Post by account_disabled on Dec 7, 2023 3:24:31 GMT
This is a functionality that is highly desired by business users although in my opinion it still requires some refinement to make the presented results more understandable to users. The presented Smart Discovery tool is not the last functionality that SAC has to offer in the field of Augmented Analytics. Once we verify patterns in historical data SAC can help us look into the future using Smart Predict functionality. SAC predictive models As part of its predictive services SAC offers three types of predictive models Classification used when the tested variable can have binary values. For example we may try to predict whether a customer will make a purchase truefalse based on available customer characteristics.

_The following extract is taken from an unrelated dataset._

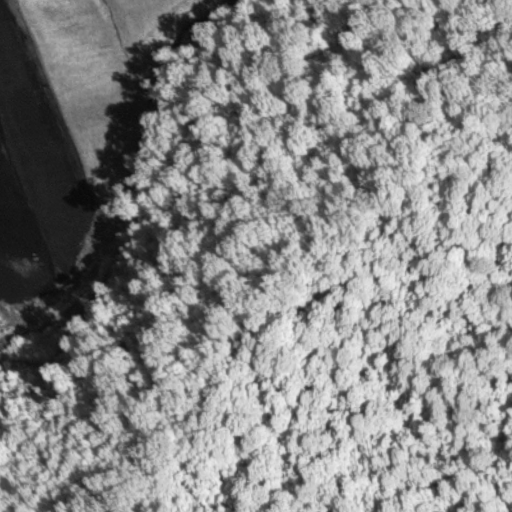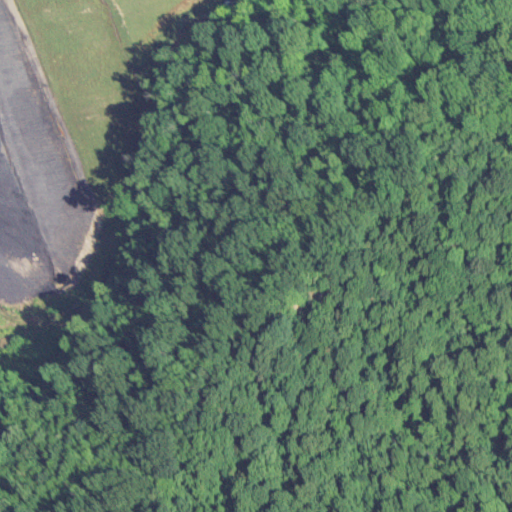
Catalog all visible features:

Regression the application of this model is the prediction of a numerical value based on the diagnosed correlation between descriptive variables and the variable under study. Using this type of model we can identify the descriptive variables that have the greatest impact on Email Marketing List the outcome variable of interest and assess the potential numerical value of the variable of interest for a hypothetical combination of descriptive variables. Time series is nothing more than a time series forecast based on historical data For each type of model the operation pattern is similar User Preparation of historical data file or connection to a database Data import to the platform User Indication of the column with the tested variable Defining a filter for explanatory variables.
SAC Division of the provided data into a training and verification set Generating several prediction models and selecting the best one based on comparing the results with the verification set User Analysis of model parameters Accuarcy Predictive Power Building reports in SAC using model results When assessing the functionalities of SAC in the field of data prediction it can be concluded that their main advantage is the simplicity of use which allows you to perform complex analysis without the need to have advanced statistical knowledge.

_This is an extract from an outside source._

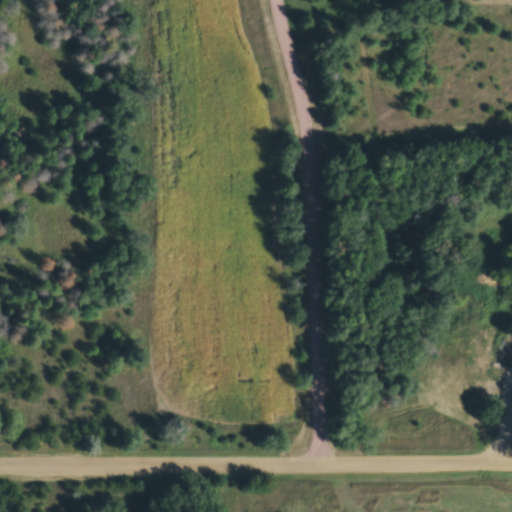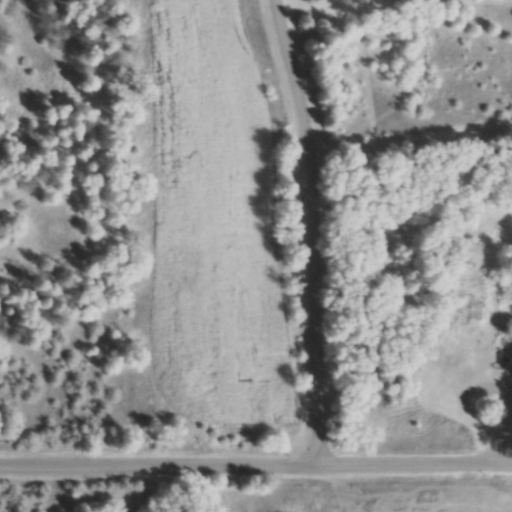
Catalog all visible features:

Regression the application of this model is the prediction of a numerical value based on the diagnosed correlation between descriptive variables and the variable under study. Using this type of model we can identify the descriptive variables that have the greatest impact on Email Marketing List the outcome variable of interest and assess the potential numerical value of the variable of interest for a hypothetical combination of descriptive variables. Time series is nothing more than a time series forecast based on historical data For each type of model the operation pattern is similar User Preparation of historical data file or connection to a database Data import to the platform User Indication of the column with the tested variable Defining a filter for explanatory variables.

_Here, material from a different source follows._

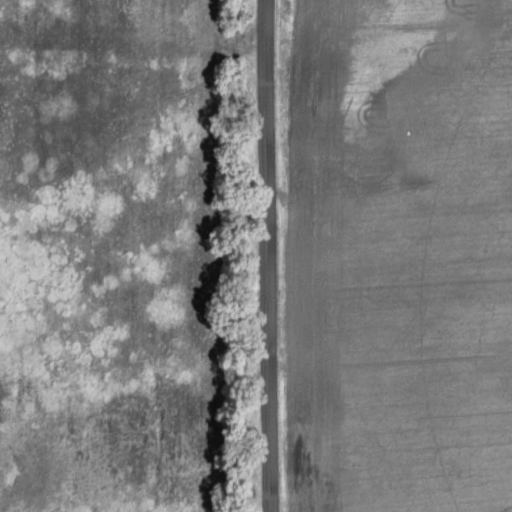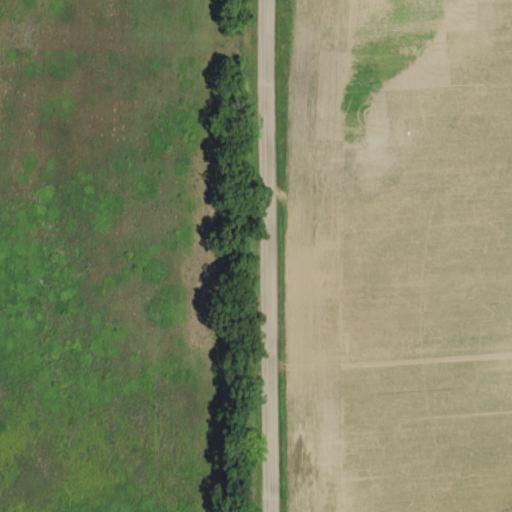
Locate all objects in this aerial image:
road: (276, 256)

SAC Division of the provided data into a training and verification set Generating several prediction models and selecting the best one based on comparing the results with the verification set User Analysis of model parameters Accuarcy Predictive Power Building reports in SAC using model results When assessing the functionalities of SAC in the field of data prediction it can be concluded that their main advantage is the simplicity of use which allows you to perform complex analysis without the need to have advanced statistical knowledge.